### Task to complete
Repeat exactly, and only, the lines below starting at the line that contains "hfov_deg: 66.5" and ending at the line that contains "focal_mm: 6.57", inclusive of both.

[Camera metadata records]

____________________

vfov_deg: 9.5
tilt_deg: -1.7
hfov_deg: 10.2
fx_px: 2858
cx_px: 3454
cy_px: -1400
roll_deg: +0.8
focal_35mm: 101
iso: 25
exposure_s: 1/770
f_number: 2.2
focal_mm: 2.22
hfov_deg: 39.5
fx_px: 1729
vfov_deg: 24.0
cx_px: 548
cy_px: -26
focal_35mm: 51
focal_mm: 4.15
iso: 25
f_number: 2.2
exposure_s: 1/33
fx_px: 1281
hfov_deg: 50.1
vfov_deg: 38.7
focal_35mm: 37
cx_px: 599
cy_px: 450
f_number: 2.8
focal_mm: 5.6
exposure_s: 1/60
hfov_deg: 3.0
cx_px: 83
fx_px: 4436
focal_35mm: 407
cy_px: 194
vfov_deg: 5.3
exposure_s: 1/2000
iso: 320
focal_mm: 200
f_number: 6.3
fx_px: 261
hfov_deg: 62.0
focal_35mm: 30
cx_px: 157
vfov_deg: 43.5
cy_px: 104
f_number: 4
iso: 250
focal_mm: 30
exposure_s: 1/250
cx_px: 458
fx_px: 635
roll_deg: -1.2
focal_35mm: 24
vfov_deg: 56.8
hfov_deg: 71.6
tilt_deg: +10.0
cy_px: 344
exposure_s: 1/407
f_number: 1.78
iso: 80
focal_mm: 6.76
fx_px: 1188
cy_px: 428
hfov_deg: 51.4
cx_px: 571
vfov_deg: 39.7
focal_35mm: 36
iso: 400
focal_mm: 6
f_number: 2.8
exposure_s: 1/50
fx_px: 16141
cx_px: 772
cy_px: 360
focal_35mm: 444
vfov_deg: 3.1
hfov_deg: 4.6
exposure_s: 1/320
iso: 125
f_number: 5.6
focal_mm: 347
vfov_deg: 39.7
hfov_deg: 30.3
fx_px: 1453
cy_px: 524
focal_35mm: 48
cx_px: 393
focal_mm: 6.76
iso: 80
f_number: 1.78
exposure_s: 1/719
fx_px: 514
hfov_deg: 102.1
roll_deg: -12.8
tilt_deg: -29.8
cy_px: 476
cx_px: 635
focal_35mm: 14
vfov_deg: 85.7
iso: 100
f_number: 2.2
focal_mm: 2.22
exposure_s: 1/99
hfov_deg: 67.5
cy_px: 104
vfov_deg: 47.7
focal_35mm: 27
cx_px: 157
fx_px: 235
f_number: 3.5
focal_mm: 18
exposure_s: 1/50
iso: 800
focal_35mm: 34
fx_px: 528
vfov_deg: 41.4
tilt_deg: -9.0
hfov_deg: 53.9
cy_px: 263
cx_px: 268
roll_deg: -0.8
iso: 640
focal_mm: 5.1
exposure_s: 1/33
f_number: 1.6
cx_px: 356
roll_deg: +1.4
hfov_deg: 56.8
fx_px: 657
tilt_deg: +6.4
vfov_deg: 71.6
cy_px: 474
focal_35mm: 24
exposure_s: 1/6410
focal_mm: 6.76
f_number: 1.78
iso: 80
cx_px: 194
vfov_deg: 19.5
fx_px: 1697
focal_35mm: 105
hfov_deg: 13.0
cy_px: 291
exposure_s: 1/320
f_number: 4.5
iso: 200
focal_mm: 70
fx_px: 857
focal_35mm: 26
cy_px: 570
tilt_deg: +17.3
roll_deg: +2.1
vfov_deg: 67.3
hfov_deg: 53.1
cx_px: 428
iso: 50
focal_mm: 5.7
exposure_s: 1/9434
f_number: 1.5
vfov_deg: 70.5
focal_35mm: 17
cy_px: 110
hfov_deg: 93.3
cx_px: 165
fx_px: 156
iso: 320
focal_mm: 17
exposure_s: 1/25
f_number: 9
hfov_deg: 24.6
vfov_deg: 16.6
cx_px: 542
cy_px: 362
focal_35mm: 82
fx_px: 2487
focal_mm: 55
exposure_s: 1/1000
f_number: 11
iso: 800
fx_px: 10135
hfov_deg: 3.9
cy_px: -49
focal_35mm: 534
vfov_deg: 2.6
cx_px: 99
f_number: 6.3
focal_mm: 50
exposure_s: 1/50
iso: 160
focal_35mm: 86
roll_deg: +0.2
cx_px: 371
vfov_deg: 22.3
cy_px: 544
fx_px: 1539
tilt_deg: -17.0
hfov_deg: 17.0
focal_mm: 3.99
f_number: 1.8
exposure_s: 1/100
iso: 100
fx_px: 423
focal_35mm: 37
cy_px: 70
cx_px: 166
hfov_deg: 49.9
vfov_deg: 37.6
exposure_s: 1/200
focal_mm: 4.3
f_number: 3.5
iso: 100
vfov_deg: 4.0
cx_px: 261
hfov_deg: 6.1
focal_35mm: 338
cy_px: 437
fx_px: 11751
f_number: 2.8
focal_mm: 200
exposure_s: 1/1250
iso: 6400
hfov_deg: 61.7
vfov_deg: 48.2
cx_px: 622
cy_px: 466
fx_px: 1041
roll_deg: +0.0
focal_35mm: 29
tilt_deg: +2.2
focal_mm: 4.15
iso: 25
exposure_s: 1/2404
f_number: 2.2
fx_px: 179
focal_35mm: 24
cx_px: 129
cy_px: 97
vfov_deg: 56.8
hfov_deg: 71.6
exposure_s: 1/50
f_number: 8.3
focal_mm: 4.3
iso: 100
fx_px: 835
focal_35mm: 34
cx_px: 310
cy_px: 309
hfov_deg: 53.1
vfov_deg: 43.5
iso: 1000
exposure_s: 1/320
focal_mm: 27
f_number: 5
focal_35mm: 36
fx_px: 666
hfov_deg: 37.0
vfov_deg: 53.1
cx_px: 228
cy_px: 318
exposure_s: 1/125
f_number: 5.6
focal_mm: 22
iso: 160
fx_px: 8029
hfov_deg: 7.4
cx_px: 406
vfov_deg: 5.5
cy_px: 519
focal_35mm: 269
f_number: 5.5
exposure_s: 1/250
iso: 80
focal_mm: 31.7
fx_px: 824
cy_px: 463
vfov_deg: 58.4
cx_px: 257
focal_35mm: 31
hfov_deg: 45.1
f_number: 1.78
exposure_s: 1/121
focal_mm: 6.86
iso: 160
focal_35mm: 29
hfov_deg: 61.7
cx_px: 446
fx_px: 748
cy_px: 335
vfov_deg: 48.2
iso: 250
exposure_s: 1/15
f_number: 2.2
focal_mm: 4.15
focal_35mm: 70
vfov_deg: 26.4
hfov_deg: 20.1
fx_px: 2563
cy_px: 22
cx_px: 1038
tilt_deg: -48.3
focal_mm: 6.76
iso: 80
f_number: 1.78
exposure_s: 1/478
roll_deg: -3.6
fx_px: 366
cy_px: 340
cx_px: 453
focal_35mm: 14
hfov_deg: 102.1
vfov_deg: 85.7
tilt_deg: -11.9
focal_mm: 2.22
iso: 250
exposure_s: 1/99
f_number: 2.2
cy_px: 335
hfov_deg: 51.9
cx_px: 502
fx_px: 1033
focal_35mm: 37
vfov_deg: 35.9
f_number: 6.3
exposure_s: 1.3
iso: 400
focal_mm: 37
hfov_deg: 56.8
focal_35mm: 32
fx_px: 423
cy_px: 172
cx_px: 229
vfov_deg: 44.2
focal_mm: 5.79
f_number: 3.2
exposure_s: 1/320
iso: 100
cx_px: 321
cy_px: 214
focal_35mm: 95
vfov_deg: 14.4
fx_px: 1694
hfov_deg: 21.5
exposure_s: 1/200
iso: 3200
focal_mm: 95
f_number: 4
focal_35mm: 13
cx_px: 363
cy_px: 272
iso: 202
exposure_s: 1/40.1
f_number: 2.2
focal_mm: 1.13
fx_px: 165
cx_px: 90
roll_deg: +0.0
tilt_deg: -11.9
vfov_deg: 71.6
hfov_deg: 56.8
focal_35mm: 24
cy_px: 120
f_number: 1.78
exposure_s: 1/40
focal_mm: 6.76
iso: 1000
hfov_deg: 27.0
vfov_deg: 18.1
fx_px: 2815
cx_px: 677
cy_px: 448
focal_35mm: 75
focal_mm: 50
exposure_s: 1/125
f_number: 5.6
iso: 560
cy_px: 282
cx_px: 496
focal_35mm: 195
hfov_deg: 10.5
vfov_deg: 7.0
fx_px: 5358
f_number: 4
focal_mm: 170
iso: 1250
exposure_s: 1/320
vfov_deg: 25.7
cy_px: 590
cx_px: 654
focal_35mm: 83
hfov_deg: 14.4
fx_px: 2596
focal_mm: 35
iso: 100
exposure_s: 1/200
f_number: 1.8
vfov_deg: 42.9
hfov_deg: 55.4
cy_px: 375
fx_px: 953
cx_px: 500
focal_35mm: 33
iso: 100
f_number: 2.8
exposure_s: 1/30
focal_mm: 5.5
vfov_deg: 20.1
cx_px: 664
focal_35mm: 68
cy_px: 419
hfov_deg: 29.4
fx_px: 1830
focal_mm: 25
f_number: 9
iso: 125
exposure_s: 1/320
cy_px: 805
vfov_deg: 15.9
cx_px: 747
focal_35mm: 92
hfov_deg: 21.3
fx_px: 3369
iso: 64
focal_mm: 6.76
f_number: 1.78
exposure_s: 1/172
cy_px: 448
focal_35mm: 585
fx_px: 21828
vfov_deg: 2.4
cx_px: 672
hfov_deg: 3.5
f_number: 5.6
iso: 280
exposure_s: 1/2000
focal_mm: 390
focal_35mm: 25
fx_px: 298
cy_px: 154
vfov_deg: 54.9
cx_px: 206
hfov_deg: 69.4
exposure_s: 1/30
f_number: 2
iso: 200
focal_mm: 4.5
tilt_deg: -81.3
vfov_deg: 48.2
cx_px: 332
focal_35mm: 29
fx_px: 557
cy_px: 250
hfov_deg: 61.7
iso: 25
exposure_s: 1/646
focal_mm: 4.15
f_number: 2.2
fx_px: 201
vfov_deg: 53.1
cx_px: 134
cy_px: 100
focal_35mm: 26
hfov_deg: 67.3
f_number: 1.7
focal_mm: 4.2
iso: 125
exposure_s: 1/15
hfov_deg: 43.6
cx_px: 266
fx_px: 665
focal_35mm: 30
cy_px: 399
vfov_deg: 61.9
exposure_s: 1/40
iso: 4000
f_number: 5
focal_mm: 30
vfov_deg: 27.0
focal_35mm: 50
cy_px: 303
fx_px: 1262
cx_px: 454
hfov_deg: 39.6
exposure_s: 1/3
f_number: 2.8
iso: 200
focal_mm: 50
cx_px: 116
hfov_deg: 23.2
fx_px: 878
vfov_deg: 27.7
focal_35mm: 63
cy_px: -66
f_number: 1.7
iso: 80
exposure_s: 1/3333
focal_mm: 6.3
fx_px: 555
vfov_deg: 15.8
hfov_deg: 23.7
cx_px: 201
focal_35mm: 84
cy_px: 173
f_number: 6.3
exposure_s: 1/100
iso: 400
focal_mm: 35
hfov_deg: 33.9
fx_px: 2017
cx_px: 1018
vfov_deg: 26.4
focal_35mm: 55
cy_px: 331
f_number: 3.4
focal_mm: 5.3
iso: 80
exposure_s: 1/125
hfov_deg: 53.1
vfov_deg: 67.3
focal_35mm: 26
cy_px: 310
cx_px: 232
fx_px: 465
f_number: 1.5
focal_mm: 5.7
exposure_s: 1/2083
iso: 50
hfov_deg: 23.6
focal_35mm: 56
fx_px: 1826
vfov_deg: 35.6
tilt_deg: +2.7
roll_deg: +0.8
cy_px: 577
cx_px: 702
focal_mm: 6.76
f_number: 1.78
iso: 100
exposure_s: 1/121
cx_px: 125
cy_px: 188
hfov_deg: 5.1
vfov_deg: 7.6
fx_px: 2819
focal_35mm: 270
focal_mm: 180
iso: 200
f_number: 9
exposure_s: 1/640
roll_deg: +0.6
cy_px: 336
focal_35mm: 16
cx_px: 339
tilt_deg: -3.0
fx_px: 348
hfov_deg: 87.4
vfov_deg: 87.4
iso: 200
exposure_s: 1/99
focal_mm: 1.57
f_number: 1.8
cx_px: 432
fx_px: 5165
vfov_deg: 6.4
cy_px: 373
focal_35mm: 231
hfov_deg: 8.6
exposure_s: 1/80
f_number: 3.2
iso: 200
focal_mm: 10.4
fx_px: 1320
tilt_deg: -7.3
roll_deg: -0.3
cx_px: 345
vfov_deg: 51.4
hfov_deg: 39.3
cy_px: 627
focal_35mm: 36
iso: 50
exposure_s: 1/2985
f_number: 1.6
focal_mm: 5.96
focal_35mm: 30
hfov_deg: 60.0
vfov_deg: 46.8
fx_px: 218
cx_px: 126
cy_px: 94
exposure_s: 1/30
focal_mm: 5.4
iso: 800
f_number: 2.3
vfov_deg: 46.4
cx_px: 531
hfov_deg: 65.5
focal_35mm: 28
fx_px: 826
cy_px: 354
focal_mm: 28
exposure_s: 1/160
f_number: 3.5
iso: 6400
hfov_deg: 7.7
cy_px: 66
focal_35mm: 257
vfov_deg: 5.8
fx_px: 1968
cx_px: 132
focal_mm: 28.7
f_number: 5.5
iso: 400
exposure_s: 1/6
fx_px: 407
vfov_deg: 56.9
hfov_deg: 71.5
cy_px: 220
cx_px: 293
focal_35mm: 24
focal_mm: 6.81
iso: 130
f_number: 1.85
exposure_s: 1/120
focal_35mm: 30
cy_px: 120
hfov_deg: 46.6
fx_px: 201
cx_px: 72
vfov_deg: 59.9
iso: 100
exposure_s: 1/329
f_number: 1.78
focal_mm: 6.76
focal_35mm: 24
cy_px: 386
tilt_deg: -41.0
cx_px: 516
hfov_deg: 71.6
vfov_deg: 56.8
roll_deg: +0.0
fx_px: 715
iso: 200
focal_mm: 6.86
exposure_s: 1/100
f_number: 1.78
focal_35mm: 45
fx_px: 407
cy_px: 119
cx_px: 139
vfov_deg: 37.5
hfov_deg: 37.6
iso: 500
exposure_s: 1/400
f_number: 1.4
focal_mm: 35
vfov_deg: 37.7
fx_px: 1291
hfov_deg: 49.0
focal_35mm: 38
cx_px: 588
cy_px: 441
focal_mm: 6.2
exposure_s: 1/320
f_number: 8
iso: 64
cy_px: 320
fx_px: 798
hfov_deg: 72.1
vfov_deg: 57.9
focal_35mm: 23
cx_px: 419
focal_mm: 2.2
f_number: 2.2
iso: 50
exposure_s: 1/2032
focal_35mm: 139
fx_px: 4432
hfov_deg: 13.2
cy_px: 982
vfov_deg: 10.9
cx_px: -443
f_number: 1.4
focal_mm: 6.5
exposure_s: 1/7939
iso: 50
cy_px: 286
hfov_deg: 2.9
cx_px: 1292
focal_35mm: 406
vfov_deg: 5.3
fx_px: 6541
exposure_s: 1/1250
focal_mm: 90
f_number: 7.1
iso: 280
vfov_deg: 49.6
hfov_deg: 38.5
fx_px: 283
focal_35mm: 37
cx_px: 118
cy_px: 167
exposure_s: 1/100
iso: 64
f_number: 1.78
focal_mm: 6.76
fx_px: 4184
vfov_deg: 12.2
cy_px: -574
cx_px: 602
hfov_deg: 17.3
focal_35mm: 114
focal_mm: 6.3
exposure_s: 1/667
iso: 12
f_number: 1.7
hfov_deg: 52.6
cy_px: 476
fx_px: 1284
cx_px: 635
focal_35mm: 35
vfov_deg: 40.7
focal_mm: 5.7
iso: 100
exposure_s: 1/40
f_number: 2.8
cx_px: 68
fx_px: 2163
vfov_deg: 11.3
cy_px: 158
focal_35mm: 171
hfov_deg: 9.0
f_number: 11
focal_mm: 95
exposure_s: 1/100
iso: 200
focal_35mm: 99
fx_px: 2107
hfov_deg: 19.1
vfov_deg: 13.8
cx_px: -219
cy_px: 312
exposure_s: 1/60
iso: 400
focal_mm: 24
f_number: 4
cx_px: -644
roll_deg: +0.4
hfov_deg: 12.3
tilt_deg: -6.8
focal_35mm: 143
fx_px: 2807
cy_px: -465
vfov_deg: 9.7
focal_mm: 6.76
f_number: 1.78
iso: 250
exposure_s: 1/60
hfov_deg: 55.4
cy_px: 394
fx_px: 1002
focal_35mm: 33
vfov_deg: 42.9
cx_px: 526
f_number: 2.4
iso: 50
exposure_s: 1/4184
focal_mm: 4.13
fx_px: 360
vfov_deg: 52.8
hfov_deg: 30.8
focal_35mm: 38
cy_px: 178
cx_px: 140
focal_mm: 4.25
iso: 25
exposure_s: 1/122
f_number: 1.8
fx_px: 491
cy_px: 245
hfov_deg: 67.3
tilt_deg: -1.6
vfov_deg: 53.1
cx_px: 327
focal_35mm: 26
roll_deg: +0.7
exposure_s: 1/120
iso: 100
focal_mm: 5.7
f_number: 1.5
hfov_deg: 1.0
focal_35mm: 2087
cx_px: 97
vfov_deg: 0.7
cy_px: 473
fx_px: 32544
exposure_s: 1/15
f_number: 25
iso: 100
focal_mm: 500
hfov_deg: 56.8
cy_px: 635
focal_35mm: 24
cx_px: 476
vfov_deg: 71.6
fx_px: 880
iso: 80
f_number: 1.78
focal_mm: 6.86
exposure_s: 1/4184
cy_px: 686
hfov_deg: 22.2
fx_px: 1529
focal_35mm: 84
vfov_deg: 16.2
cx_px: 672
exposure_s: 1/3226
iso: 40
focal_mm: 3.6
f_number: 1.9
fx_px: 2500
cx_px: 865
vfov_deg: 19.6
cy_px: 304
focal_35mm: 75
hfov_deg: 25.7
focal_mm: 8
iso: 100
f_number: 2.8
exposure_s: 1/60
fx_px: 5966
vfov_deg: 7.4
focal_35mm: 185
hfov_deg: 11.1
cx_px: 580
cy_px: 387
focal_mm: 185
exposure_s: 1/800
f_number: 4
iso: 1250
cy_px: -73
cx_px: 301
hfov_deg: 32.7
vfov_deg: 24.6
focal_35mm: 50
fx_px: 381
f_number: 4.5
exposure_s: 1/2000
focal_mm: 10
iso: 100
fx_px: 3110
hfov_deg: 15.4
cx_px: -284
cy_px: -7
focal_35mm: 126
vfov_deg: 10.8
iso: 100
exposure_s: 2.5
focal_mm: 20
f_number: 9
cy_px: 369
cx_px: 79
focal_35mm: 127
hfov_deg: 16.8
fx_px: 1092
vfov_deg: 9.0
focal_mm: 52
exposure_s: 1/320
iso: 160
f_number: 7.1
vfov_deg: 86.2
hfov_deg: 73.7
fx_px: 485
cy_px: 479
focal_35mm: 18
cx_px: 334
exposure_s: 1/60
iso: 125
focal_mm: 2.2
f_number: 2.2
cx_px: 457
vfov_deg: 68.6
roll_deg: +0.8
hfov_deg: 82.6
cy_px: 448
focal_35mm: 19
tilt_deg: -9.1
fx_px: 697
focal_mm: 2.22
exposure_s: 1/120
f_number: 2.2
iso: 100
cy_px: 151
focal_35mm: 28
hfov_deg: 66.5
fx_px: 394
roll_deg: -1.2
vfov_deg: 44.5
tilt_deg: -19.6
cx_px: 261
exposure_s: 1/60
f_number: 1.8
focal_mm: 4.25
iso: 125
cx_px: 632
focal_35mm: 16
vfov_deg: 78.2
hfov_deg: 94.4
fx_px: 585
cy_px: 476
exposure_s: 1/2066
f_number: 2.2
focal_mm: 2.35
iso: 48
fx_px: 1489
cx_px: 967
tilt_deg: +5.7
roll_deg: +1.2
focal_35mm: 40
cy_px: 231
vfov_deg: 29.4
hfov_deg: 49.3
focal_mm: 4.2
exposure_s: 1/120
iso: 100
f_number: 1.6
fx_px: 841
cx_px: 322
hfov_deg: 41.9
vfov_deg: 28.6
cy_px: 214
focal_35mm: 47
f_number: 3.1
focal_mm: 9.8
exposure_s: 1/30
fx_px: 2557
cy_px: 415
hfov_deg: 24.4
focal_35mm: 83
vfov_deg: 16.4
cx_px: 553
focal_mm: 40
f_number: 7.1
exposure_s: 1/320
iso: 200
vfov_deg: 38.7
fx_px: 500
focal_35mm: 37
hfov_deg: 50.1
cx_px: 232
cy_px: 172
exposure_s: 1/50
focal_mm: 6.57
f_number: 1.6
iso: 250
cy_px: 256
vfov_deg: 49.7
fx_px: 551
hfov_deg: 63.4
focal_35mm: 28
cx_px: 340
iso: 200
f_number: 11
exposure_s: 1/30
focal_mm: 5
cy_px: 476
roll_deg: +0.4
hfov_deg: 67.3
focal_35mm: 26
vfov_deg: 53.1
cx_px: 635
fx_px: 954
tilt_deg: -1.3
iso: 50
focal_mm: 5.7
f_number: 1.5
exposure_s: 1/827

____________________

### Task answer
hfov_deg: 66.5
fx_px: 394
roll_deg: -1.2
vfov_deg: 44.5
tilt_deg: -19.6
cx_px: 261
exposure_s: 1/60
f_number: 1.8
focal_mm: 4.25
iso: 125
cx_px: 632
focal_35mm: 16
vfov_deg: 78.2
hfov_deg: 94.4
fx_px: 585
cy_px: 476
exposure_s: 1/2066
f_number: 2.2
focal_mm: 2.35
iso: 48
fx_px: 1489
cx_px: 967
tilt_deg: +5.7
roll_deg: +1.2
focal_35mm: 40
cy_px: 231
vfov_deg: 29.4
hfov_deg: 49.3
focal_mm: 4.2
exposure_s: 1/120
iso: 100
f_number: 1.6
fx_px: 841
cx_px: 322
hfov_deg: 41.9
vfov_deg: 28.6
cy_px: 214
focal_35mm: 47
f_number: 3.1
focal_mm: 9.8
exposure_s: 1/30
fx_px: 2557
cy_px: 415
hfov_deg: 24.4
focal_35mm: 83
vfov_deg: 16.4
cx_px: 553
focal_mm: 40
f_number: 7.1
exposure_s: 1/320
iso: 200
vfov_deg: 38.7
fx_px: 500
focal_35mm: 37
hfov_deg: 50.1
cx_px: 232
cy_px: 172
exposure_s: 1/50
focal_mm: 6.57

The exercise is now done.